Introduction

We provide extra annotations beyond the original ImageNet classification dataset (ILSVRC CLS 2012). Compared with the 2012 database (1000 classes), the new EIC dataset contains nearly 3000 classes where the augmented categories are mostly the fine-grained, sub-classes of the 1000 ones. The source images descend directly from the official ImageNet website; we annotate these images, which presumably consist of one class only and might have multiple instances in an image. Note that part of these images are already labelled and we just utilize the annotations provided from the official source. The EIC dataset is introduced in the paper:

Do We Really Need More Training Data for Object Localization [abstract] [paper]
Hongyang Li, Yu Liu, Xin Zhang*, Zhecheng An, Jingjing Wang, Yibo Chen and Jihong Tong
IEEE International Conference on Image Processing (ICIP), 2017

The key factor for training a good neural network lies in both model capacity and large-scale training data. 
As more datasets are available nowadays, one may wonder whether the success of deep learning descends from
data augmentation only. In this paper, we propose a new dataset, namely, Extended ImageNet Classification (EIC)
dataset based on the original ILSVRC CLS 2012 set to investigate if more training data is a crucial step. We address
the problem of object localization where given an image, some boxes (also called anchors) are generated to localize
multiple instances. Different from previous work to place all anchors at the last layer, we split boxes of different
sizes at various resolutions in the network, since small anchors are more prone to be identified at larger spatial
location in the shallow layers. Inspired by the hourglass work, we apply a conv-deconv network architecture to
generate object proposals. The motivation is to fully leverage high-level summarized semantics and to utilize their up
sampling version to help guide local details in the low-level maps. Experimental results demonstrate the effectiveness
of such a design. Based on the newly proposed dataset, we find more data could enhance the average recall, but a more
balanced data distribution among categories could obtain better results at the cost of fewer training samples.

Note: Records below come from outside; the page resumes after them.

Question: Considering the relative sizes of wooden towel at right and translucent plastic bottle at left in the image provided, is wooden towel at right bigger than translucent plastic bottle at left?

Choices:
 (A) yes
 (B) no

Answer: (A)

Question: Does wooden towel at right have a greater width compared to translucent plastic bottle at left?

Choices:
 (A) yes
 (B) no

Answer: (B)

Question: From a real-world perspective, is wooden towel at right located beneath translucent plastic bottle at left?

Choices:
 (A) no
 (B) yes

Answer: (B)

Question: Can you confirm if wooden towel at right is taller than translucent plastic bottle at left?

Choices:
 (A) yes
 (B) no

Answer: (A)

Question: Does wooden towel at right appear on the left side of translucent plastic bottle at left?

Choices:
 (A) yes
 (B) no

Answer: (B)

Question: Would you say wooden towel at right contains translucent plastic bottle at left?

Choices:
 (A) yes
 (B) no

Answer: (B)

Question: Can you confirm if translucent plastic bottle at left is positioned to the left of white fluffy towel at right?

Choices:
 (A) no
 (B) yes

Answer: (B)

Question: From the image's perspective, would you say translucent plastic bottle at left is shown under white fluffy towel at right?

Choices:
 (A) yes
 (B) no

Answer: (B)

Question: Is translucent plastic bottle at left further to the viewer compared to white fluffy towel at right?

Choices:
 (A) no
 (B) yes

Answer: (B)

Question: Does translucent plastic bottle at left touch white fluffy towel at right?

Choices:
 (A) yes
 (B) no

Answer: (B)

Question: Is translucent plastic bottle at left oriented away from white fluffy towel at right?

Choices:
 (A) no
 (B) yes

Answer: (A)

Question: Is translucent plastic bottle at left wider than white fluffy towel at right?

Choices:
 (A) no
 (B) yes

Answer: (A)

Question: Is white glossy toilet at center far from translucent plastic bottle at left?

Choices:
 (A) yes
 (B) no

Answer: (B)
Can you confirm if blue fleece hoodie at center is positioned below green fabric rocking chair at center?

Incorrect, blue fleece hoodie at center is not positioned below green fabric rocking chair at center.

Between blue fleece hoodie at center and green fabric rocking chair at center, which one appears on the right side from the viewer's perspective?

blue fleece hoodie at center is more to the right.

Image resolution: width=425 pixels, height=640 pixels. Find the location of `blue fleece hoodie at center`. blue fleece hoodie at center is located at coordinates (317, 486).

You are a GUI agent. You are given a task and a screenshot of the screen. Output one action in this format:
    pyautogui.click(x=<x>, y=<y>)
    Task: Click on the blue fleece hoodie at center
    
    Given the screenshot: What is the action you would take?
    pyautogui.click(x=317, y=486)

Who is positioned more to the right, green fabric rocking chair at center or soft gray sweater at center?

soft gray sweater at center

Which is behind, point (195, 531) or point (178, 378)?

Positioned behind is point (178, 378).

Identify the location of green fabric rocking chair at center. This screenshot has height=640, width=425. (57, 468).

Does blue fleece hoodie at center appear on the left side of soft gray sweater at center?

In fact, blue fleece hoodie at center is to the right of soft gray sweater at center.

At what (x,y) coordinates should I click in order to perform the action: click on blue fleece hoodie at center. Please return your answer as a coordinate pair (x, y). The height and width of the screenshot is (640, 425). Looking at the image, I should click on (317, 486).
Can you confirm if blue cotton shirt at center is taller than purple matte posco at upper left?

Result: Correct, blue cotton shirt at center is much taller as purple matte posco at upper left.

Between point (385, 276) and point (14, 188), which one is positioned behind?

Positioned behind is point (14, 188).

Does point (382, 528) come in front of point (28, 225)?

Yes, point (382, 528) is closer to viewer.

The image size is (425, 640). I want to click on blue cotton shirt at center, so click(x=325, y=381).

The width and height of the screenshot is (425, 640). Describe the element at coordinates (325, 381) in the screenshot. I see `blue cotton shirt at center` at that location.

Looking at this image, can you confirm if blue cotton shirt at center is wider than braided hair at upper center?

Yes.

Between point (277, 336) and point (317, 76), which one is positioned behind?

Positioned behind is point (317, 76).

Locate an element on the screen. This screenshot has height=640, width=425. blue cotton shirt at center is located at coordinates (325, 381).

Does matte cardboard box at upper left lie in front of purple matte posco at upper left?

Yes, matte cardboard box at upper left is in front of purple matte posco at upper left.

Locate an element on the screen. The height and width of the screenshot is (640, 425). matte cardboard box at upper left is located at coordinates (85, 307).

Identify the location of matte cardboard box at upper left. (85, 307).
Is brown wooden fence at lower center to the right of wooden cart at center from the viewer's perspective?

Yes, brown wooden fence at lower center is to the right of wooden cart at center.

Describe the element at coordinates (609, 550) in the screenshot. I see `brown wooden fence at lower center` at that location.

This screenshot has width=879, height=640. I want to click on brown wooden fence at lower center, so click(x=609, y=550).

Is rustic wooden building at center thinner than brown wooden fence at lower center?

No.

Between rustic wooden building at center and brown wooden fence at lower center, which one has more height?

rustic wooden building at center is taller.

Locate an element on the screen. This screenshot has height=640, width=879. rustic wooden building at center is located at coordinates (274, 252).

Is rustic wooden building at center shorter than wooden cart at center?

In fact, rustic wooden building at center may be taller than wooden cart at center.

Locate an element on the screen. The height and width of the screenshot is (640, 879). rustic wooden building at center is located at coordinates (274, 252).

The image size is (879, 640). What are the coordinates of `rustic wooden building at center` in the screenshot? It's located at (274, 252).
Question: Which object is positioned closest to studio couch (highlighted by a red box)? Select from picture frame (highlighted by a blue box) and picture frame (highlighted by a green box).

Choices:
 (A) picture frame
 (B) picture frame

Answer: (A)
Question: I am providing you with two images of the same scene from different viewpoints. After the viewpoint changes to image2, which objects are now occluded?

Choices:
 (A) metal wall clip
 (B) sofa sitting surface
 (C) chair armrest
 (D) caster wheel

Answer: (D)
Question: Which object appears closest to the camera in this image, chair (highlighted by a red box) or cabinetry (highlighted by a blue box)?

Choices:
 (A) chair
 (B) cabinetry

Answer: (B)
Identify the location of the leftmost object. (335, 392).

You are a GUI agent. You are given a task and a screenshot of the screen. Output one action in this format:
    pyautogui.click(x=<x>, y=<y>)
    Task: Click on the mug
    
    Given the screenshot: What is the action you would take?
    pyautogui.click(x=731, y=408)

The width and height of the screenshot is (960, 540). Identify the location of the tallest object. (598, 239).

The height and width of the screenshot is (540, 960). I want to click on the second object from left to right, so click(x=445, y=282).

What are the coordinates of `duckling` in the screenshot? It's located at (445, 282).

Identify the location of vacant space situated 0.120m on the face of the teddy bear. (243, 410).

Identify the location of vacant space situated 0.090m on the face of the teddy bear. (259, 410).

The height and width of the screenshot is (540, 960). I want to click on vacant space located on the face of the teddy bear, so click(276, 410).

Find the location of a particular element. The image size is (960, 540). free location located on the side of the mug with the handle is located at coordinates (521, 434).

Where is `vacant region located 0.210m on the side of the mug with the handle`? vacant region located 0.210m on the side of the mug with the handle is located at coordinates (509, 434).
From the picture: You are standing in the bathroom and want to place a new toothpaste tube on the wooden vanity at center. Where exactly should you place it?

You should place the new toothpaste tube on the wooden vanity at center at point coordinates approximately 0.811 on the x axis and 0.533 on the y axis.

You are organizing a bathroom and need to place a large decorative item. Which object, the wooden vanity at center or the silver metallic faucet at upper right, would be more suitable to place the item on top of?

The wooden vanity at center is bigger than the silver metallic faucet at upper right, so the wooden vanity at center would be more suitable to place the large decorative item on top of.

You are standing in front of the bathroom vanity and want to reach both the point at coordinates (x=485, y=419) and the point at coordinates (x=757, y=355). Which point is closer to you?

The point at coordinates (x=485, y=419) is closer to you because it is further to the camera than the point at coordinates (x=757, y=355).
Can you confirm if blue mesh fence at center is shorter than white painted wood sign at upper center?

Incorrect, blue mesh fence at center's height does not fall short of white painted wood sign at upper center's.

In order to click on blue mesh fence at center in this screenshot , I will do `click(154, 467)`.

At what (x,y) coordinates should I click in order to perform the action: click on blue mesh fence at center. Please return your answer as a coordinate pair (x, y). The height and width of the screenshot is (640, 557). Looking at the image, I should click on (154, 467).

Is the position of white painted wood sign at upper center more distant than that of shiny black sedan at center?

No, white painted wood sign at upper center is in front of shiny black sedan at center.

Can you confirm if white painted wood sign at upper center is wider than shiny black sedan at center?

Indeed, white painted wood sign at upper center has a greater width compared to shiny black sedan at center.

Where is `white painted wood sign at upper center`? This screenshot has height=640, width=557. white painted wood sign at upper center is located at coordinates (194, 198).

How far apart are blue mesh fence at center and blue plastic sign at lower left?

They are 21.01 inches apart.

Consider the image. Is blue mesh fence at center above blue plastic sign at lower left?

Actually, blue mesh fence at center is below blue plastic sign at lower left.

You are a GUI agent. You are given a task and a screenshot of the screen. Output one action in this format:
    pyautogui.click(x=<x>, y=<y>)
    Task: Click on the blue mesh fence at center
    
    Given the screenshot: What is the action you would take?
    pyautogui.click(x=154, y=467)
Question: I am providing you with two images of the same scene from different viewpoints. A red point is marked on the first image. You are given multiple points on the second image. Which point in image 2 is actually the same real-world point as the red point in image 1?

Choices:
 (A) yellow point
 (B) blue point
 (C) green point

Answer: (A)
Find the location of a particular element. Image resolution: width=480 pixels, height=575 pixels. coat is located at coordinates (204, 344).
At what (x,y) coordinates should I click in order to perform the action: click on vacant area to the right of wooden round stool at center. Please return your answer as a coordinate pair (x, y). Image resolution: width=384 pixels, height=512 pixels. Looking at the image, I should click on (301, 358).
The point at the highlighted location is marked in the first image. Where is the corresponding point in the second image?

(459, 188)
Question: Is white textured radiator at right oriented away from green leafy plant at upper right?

* X. Zhang is the corresponding author.
For enquries on the paper and dataset, please email him at:
zhangxin15@mails.tsinghua.edu.cn


The Extended ImageNet Classification dataset at a glance

Grab and Go

Disclaimer

The source images and partial annotations belong to the official ImageNet challenge; please refer to the copyright and terms of use on their website.
For our part (annotations), EIC can only be used for non-commercial and research purposes. If you use this dataset, please cite:

@inproceedings{li_icip17,
  title={Do We Really Need More Training Data for Object Localization},
  author={Li, Hongyang and Liu, Yu and Zhang, Xin and An, Zhecheng and Wang, Jingjing and Chen, Yibo and Tong, Jihong},
  booktitle={Proceedings of the IEEE Conference on Image Processing},
  year={2017}
}


EIC Annotation Download

[imagenet_cls_3k_EIC_release_icip17.tar.gz] (Dropbox link, 39.32MB)
All annotations are stored in the .mat file. Please refer to readme.txt for details.
There are 2686 classes; each image has at least one instance that belongs to its class.
Bounding box labels are of form [n x 4], where n is the number of instances; [x1, y1, x2, y2] ranging from 1 instead of 0.

EIC Image Download

We do not provide a direct access of the EIC images; instead, please download them from the ImageNet website.
Here is a reference link. Please refer to our readme file for mapping the images to our database.

Update: Due to many requests, we now release our version of EIC images.
Please fill in the form and you can have access to the download links.

Facts and Statistics

We are just too lazy to list here. Please refer to Table 1 in the paper.